▶ _Assignment_
Render every nonblank line as a numbered list, beginning at the first line of the records and stopping after the line that contains "better I guess.". Leave the pictures out.

▶ _Provided entries_
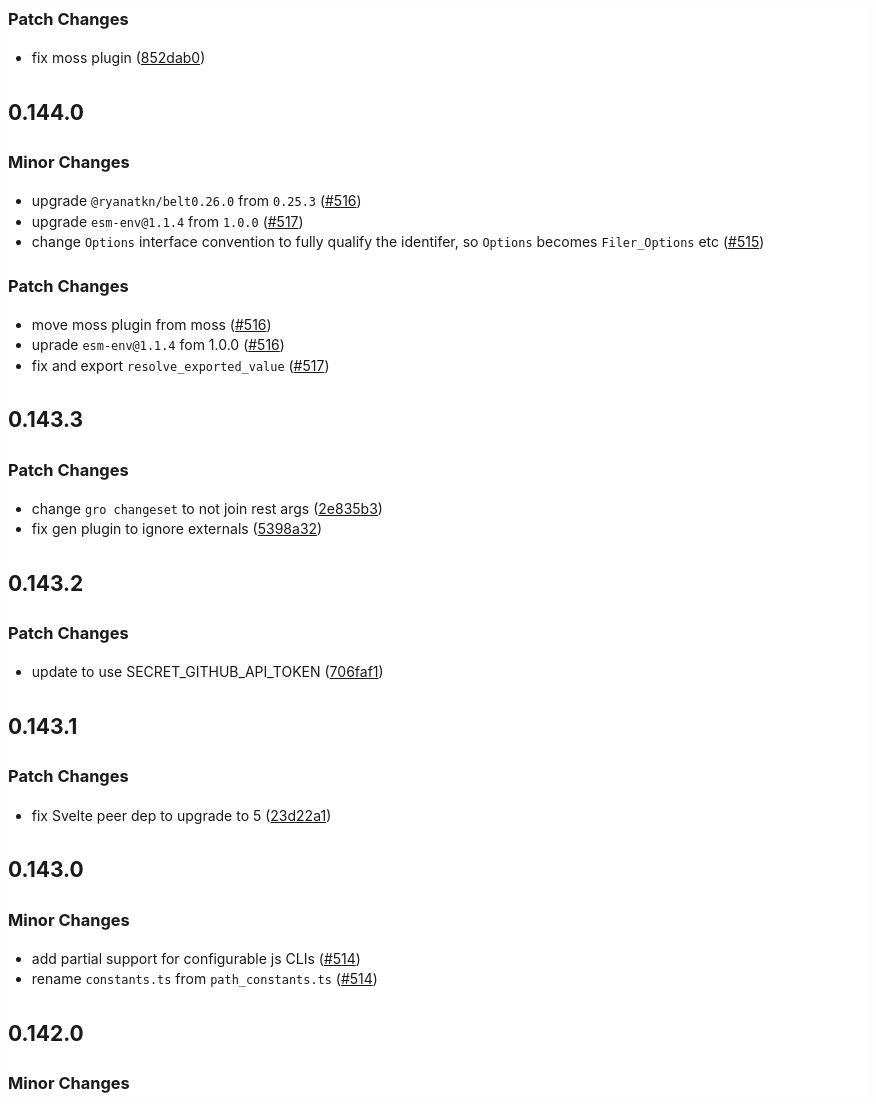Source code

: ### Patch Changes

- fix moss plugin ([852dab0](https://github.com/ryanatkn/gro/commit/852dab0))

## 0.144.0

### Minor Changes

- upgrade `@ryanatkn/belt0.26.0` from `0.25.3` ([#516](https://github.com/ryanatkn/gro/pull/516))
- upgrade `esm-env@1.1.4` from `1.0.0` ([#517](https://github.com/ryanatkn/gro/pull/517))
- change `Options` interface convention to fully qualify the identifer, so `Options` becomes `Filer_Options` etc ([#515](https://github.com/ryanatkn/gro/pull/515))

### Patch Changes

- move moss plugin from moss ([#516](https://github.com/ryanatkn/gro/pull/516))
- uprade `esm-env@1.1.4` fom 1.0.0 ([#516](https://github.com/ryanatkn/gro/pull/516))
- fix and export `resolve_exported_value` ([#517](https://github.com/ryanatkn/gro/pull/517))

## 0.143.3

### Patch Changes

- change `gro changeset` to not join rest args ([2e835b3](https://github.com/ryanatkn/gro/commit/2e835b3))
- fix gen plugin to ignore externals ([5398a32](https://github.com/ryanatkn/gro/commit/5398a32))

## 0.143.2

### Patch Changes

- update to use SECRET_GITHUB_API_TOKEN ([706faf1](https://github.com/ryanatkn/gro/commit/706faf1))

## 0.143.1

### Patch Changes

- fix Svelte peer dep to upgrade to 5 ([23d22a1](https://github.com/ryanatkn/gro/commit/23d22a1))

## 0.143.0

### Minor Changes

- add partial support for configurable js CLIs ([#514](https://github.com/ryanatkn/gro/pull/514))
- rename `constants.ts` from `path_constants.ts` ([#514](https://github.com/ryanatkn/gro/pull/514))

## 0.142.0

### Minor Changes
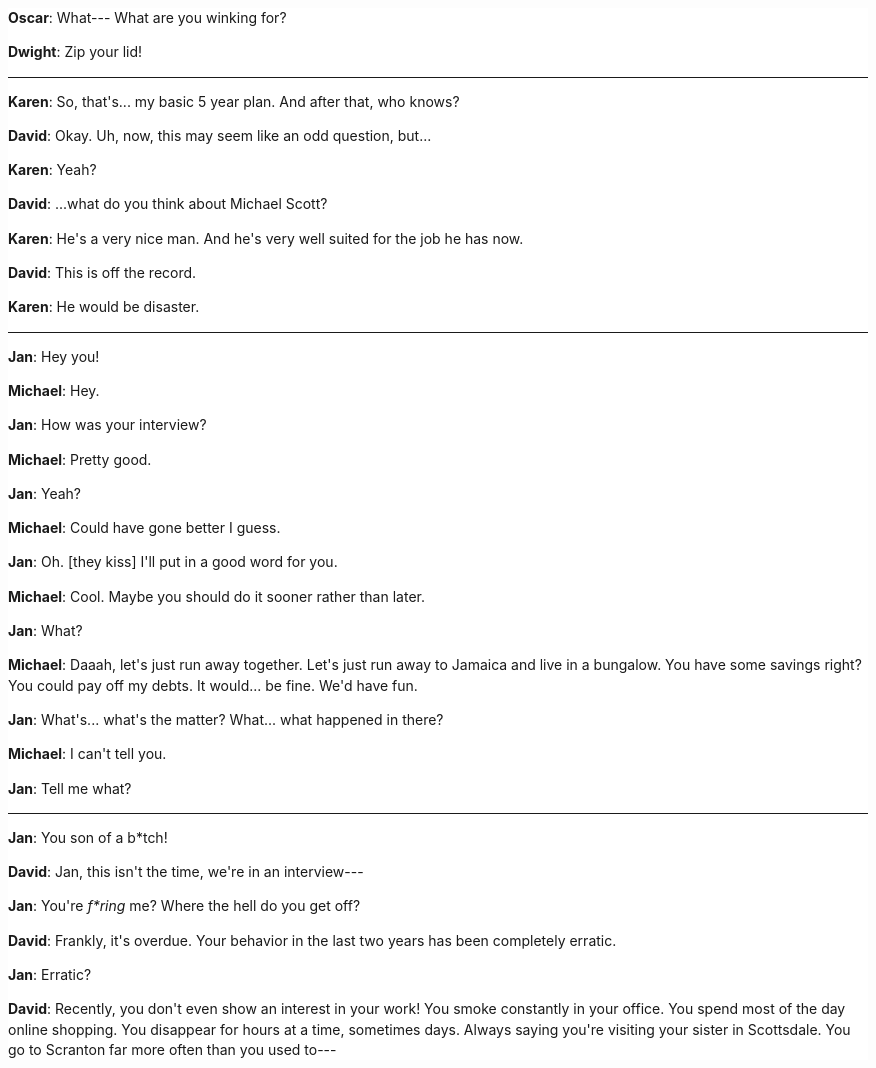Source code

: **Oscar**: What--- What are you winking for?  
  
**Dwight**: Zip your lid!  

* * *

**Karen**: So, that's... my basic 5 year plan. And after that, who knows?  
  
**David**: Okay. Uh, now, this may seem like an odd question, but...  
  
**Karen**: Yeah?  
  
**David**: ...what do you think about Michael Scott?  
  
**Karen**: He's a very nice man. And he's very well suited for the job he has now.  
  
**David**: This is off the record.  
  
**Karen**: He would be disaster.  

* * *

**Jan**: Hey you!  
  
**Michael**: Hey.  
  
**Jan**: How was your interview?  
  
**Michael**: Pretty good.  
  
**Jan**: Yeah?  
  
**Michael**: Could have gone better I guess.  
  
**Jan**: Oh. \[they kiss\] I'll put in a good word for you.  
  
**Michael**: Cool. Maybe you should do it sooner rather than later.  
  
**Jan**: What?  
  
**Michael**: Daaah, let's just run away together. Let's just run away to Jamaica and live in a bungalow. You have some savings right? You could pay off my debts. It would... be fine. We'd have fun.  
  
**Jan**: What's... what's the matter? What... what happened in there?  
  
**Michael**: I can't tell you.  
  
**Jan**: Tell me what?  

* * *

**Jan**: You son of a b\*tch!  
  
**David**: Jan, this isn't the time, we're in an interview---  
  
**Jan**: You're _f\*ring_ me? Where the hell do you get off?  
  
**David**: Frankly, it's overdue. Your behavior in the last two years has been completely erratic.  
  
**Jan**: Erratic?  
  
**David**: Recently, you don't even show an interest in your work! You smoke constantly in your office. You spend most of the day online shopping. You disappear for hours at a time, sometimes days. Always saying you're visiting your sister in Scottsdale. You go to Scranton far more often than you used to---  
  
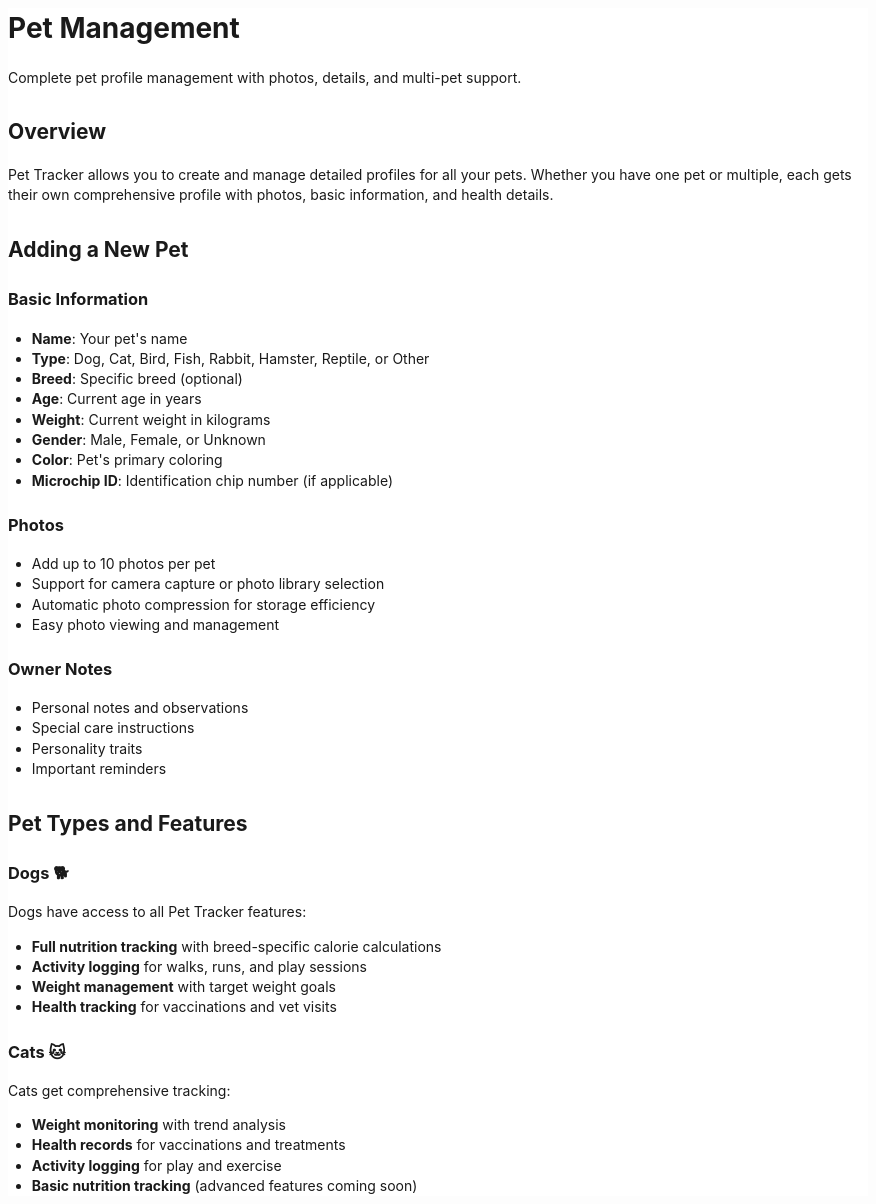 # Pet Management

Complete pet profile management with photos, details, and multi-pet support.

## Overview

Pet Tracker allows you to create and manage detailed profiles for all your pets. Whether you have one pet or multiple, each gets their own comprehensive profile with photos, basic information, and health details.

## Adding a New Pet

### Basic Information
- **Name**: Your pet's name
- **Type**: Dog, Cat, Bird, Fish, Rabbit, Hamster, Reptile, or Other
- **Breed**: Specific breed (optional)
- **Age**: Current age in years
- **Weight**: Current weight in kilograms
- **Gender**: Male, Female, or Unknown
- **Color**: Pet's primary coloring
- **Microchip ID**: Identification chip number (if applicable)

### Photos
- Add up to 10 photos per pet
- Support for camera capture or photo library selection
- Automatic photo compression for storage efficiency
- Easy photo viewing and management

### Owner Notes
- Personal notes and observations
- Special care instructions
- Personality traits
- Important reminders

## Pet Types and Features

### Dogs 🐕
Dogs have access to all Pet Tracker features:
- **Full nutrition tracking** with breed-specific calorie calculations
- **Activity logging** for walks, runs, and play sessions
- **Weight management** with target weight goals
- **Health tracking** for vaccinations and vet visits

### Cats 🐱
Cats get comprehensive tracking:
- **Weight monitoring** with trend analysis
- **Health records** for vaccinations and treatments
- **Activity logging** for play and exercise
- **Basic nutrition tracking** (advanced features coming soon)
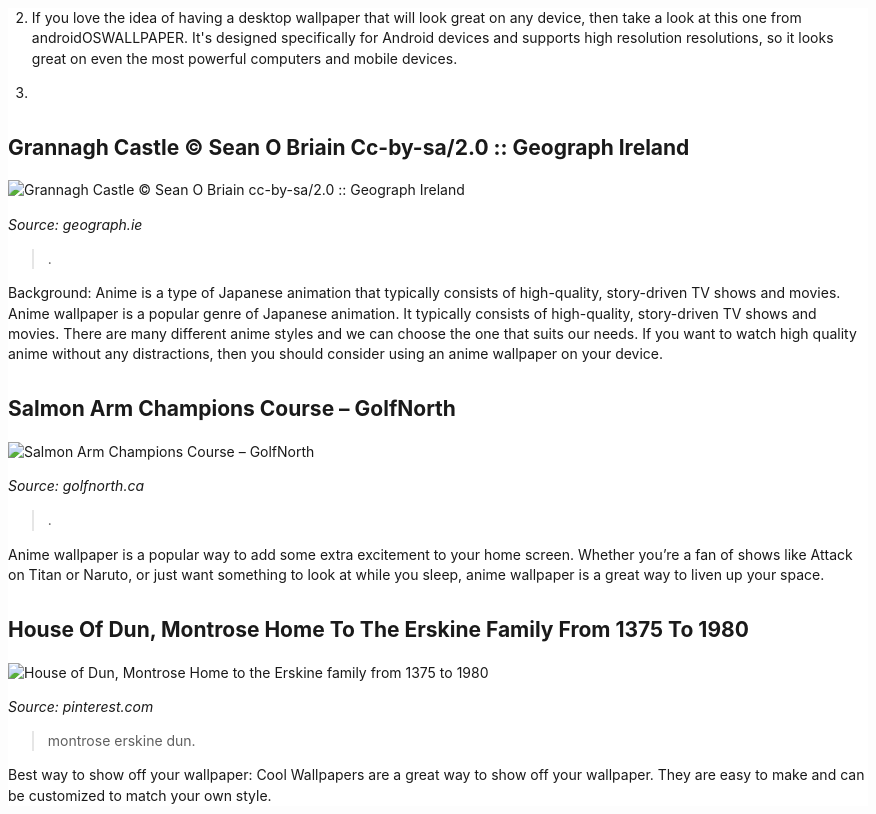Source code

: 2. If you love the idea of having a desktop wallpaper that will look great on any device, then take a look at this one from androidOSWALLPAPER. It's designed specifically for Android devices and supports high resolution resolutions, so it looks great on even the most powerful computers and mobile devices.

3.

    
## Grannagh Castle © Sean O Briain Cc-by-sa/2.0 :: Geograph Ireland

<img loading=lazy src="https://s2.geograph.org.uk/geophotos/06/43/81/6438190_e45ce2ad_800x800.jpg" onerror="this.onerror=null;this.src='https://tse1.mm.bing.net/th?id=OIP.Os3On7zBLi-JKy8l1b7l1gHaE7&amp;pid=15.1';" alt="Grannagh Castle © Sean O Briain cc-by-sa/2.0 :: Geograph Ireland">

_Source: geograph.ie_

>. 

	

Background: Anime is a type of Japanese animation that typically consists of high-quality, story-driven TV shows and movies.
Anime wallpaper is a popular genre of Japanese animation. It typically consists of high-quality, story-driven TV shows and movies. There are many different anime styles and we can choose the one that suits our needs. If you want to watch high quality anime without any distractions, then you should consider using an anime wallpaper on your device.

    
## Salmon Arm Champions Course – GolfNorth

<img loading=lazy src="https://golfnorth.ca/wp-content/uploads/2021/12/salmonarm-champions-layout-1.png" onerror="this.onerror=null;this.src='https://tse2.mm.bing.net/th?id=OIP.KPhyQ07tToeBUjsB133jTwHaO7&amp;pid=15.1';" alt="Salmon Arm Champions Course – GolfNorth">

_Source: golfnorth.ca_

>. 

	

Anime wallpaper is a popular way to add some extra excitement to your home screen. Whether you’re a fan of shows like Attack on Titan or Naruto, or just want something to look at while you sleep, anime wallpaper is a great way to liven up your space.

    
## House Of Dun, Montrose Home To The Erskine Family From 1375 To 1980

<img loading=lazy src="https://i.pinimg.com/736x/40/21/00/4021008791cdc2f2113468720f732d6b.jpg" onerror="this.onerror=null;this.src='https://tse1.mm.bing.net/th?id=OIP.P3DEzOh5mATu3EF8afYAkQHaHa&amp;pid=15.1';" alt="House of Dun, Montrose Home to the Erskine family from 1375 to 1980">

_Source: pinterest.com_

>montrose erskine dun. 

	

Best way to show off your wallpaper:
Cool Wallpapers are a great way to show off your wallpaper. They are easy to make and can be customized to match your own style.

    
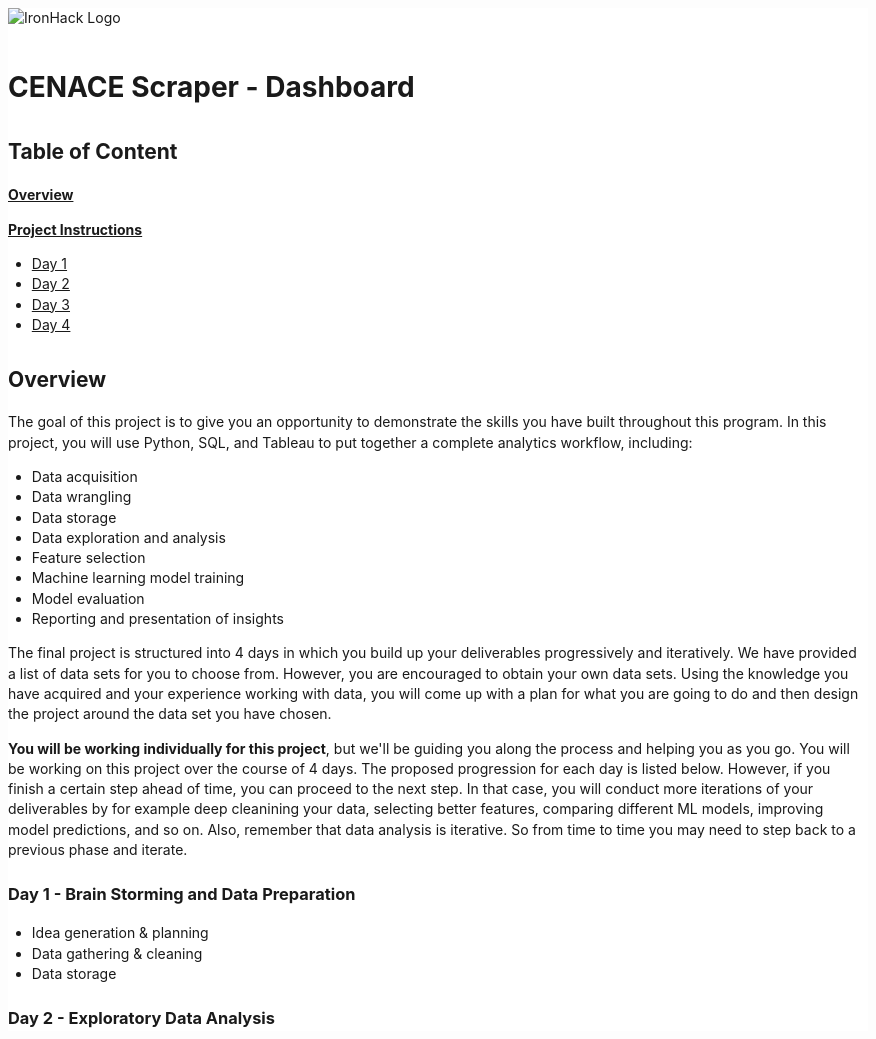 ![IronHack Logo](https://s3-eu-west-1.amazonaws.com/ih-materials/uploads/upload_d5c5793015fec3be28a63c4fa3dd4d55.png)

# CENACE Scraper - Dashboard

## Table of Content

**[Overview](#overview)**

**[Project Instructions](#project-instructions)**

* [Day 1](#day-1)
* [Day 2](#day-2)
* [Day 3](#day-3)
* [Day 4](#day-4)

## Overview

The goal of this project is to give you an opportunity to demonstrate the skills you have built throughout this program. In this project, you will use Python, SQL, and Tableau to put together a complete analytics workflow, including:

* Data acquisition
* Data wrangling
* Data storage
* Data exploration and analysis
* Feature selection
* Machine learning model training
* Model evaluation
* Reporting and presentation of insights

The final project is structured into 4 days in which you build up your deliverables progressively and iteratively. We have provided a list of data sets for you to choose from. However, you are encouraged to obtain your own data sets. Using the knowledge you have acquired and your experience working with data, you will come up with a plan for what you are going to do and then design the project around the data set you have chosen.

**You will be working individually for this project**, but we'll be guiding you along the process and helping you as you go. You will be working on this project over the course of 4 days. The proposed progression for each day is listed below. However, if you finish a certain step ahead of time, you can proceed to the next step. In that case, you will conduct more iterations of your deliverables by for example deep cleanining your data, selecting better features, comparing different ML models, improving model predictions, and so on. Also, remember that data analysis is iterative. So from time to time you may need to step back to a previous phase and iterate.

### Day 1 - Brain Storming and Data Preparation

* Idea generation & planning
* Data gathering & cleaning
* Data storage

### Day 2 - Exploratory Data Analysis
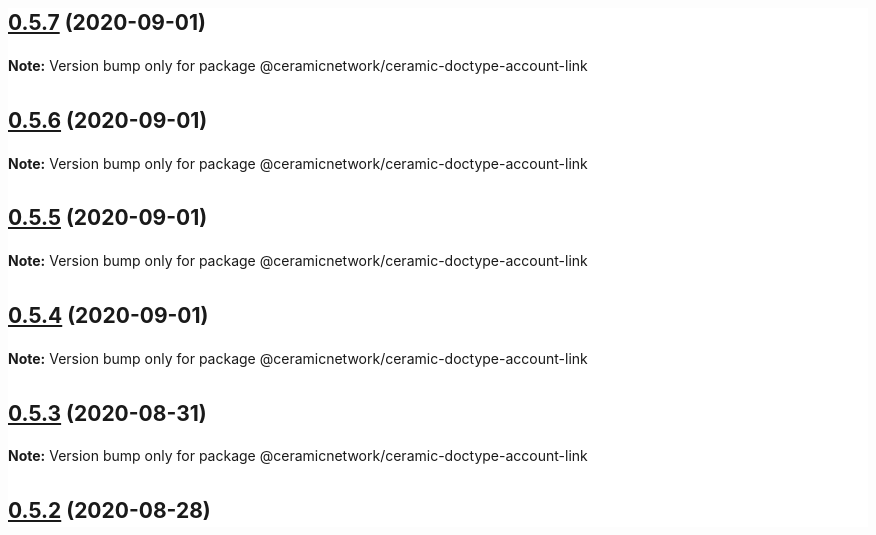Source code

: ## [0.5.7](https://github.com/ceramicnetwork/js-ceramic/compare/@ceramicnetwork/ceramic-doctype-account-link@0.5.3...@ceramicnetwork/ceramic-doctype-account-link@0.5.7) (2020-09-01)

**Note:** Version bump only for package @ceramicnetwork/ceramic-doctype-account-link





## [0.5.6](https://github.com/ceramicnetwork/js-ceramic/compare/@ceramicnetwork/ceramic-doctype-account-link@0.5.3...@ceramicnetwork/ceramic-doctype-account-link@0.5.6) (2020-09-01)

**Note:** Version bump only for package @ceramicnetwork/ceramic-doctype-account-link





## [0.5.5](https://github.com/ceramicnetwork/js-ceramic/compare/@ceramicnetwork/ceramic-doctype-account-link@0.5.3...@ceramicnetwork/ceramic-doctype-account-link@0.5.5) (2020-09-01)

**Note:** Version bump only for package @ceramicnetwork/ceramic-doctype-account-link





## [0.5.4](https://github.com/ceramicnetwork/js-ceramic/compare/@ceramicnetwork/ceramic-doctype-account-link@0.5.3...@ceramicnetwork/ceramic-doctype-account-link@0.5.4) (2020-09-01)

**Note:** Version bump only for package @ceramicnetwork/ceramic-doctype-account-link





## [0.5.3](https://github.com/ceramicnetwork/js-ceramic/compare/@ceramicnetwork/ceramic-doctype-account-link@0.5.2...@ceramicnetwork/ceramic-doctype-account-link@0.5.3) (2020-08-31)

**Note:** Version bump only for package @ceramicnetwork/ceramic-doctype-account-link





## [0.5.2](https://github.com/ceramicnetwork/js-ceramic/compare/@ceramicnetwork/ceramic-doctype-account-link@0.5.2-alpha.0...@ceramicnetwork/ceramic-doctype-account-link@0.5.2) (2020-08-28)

▶ _Problem solution_
1. Source code
2. : ### Patch Changes
3. - fix moss plugin ([852dab0](https://github.com/ryanatkn/gro/commit/852dab0))
4. ## 0.144.0
5. ### Minor Changes
6. - upgrade `@ryanatkn/belt0.26.0` from `0.25.3` ([#516](https://github.com/ryanatkn/gro/pull/516))
7. - upgrade `esm-env@1.1.4` from `1.0.0` ([#517](https://github.com/ryanatkn/gro/pull/517))
8. - change `Options` interface convention to fully qualify the identifer, so `Options` becomes `Filer_Options` etc ([#515](https://github.com/ryanatkn/gro/pull/515))
9. ### Patch Changes
10. - move moss plugin from moss ([#516](https://github.com/ryanatkn/gro/pull/516))
11. - uprade `esm-env@1.1.4` fom 1.0.0 ([#516](https://github.com/ryanatkn/gro/pull/516))
12. - fix and export `resolve_exported_value` ([#517](https://github.com/ryanatkn/gro/pull/517))
13. ## 0.143.3
14. ### Patch Changes
15. - change `gro changeset` to not join rest args ([2e835b3](https://github.com/ryanatkn/gro/commit/2e835b3))
16. - fix gen plugin to ignore externals ([5398a32](https://github.com/ryanatkn/gro/commit/5398a32))
17. ## 0.143.2
18. ### Patch Changes
19. - update to use SECRET_GITHUB_API_TOKEN ([706faf1](https://github.com/ryanatkn/gro/commit/706faf1))
20. ## 0.143.1
21. ### Patch Changes
22. - fix Svelte peer dep to upgrade to 5 ([23d22a1](https://github.com/ryanatkn/gro/commit/23d22a1))
23. ## 0.143.0
24. ### Minor Changes
25. - add partial support for configurable js CLIs ([#514](https://github.com/ryanatkn/gro/pull/514))
26. - rename `constants.ts` from `path_constants.ts` ([#514](https://github.com/ryanatkn/gro/pull/514))
27. ## 0.142.0
28. ### Minor Changes
29. Source code
30. : **Oscar**: What--- What are you winking for?  
31. **Dwight**: Zip your lid!  
32. * * *
33. **Karen**: So, that's... my basic 5 year plan. And after that, who knows?  
34. **David**: Okay. Uh, now, this may seem like an odd question, but...  
35. **Karen**: Yeah?  
36. **David**: ...what do you think about Michael Scott?  
37. **Karen**: He's a very nice man. And he's very well suited for the job he has now.  
38. **David**: This is off the record.  
39. **Karen**: He would be disaster.  
40. * * *
41. **Jan**: Hey you!  
42. **Michael**: Hey.  
43. **Jan**: How was your interview?  
44. **Michael**: Pretty good.  
45. **Jan**: Yeah?  
46. **Michael**: Could have gone better I guess.  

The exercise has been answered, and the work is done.